*Problem statement*
Reproduce verbatim the stretch of the entries below from the line containing "genus: Cairina" through the line containing "scientific name: Pagophilus groenlandicus", including both of those lines.

Data listing
-------

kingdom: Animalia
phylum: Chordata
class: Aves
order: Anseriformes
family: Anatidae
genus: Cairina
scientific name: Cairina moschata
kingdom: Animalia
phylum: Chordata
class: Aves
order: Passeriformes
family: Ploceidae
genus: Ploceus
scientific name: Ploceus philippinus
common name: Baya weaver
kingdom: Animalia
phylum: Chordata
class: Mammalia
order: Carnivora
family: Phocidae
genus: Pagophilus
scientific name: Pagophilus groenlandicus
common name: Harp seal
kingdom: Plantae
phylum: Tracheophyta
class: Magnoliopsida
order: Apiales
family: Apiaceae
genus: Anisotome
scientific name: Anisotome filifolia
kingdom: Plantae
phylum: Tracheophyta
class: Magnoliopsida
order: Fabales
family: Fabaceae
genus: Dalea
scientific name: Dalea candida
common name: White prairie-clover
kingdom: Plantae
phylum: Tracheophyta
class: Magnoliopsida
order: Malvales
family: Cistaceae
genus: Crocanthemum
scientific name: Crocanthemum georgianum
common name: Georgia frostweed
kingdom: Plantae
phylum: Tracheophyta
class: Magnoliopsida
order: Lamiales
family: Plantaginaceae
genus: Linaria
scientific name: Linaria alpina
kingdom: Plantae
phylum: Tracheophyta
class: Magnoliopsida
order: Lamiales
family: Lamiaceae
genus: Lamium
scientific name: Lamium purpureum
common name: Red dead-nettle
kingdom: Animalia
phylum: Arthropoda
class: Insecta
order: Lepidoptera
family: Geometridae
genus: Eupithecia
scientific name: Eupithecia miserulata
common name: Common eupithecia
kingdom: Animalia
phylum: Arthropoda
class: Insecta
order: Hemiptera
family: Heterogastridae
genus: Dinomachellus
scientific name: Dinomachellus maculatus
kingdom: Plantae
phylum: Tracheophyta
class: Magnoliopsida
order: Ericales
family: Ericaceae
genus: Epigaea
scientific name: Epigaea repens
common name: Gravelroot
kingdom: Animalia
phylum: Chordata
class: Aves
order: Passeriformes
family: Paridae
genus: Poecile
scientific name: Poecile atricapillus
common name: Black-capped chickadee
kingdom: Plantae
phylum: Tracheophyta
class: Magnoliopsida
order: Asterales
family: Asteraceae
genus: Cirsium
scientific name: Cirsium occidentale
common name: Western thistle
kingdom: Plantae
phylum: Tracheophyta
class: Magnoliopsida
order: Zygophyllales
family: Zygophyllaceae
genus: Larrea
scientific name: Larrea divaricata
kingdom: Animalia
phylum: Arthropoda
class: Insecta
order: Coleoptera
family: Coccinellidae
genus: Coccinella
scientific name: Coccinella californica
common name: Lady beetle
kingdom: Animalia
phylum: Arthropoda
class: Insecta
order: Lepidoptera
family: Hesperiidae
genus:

-------

*Task solution*
genus: Cairina
scientific name: Cairina moschata
kingdom: Animalia
phylum: Chordata
class: Aves
order: Passeriformes
family: Ploceidae
genus: Ploceus
scientific name: Ploceus philippinus
common name: Baya weaver
kingdom: Animalia
phylum: Chordata
class: Mammalia
order: Carnivora
family: Phocidae
genus: Pagophilus
scientific name: Pagophilus groenlandicus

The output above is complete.